Nine wars have been predicted to erupt since the early 1990s, and all have failed to materialize. They have neither become the regional-scale conflicts predicted by international affairs experts, nor have any resulted in the much-fabled World War III. And conflicts which have occured, from the civil war in South Sudan to America’s occupations of Iraq and Afghanistan, were predicted by no one.


As a whole, says Parag Khanna, the world has become a more peaceful place, but not for the reason typically given: trade. Plenty of nations that have traded with each other have gone to war. European nations, for example, consistently traded goods for generations for becoming the wellspring of two major armed conflicts. Today, says Khanna, there are additional reasons we don’t go to war.

Financial interdependence is one. More than ever before, countries hold one another’s debt in the form of currency reserves, all backed by the American dollar. Acting aggressively has become too financially risky for even the wealthiest countries. Another deterrent against war is “supply chain integration,” i.e. the companies of one country making goods in another. Were a (trade) war to break out between the US and China, for example, a corporation like Walmart would have more to lose than the American economy could accept.

Countries that lack trade ties, financial interdependence, and supply chain integration — places like South Sudan and Afghanistan — have become ripe for war in the new millennia. There is perhaps no greater argument for continued economic progress than the protection of marginalized populations in all corners of the globe.

Parag Khanna: There have been about nine major wars that have been predicted in the last 25 years.  But interestingly none of them have escalated to the level of a major regional war or a global conflict that we would describe as a World War III.

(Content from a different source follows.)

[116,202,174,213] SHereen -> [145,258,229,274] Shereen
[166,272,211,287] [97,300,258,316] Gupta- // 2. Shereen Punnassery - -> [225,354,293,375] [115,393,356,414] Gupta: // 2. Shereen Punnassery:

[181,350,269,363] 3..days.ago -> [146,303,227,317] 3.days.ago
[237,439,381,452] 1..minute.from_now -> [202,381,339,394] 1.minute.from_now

And I think a lot of it has to do with the fact that we are not just interdependent in terms of trade.  Because as we all know Britain and Germany traded a fair bit with each other prior to World War I breaking out 100 years ago.  But not only do we have trade interdependence today, today we have a large amount of financial integration.  We hold a lot of each other’s debt in terms of treasury bonds, corporate bonds.  We are very invested in each other’s economies.  There is also supply chain dispersal.  We now manufacture goods in even our own rival’s countries.

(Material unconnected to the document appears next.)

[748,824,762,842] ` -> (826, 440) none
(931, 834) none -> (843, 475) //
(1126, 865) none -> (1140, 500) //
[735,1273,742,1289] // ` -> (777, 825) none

The United States and the Soviet Union didn’t trade a whole lot with each other.  Today not only do the United States and China trade a great deal with each other but many American goods are of course made in China.  Walmart, America’s largest retailer makes most of its goods in China.  If a war between the U.S. and China were to suddenly break out tomorrow that would probably mean very bad news for the bottom line of America’s largest retailer.

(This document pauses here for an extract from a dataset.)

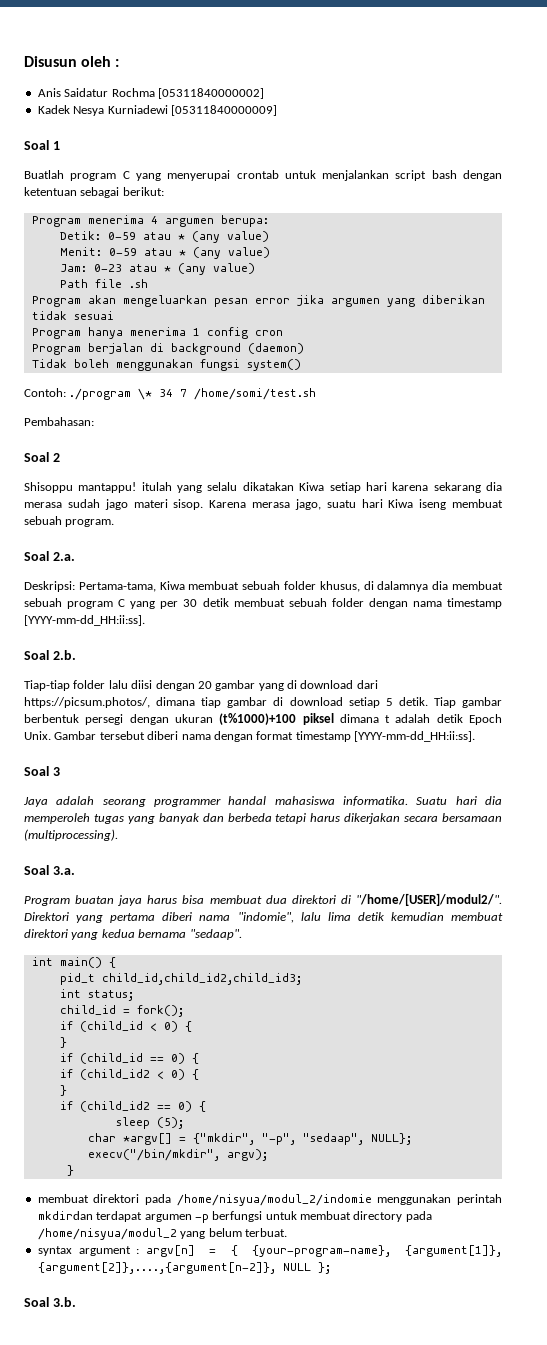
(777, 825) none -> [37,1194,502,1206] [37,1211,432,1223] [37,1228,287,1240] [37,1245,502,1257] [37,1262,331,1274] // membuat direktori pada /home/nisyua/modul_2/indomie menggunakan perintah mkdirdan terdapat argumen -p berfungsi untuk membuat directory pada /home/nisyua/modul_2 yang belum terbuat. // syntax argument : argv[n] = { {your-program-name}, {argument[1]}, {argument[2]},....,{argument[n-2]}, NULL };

So we are much more careful of course about stumbling into conflict because we not only have nuclear deterrence, of course, and we have the lessons of the past.  Those are all intellectual factors and strategic factors. We also have the trade interdependence.  We also have the financial integration.  We also have the supply chain dispersal.  And we have the allure of the size of the markets of our rivals and competitors.  Most of the American Fortune 500 generates more revenues from abroad than from home.  It doesn’t want to fight wars with the countries on which it depends for its exports and for its revenues.

Leaders are wisely making these cost benefit calculations and saying, “Yes, I have national pride at stake.  Yes I believe that my country has been aggrieved historically by this rival.Yes we want to win in the relationship with them and in the race with them. We want to do all of those things but it’s not worth the price of actually going into all out warfare.”

I wish that our institutions were to embed this kind of integration and wisdom that prevents a World War III from breaking out.  We always have to be afraid that that can happen.  And all of those things that we’re doing correctly – the supply chain dispersal, the financial integration, the trade interdependence.  Even the demographic integration between countries – let’s do a lot more of that.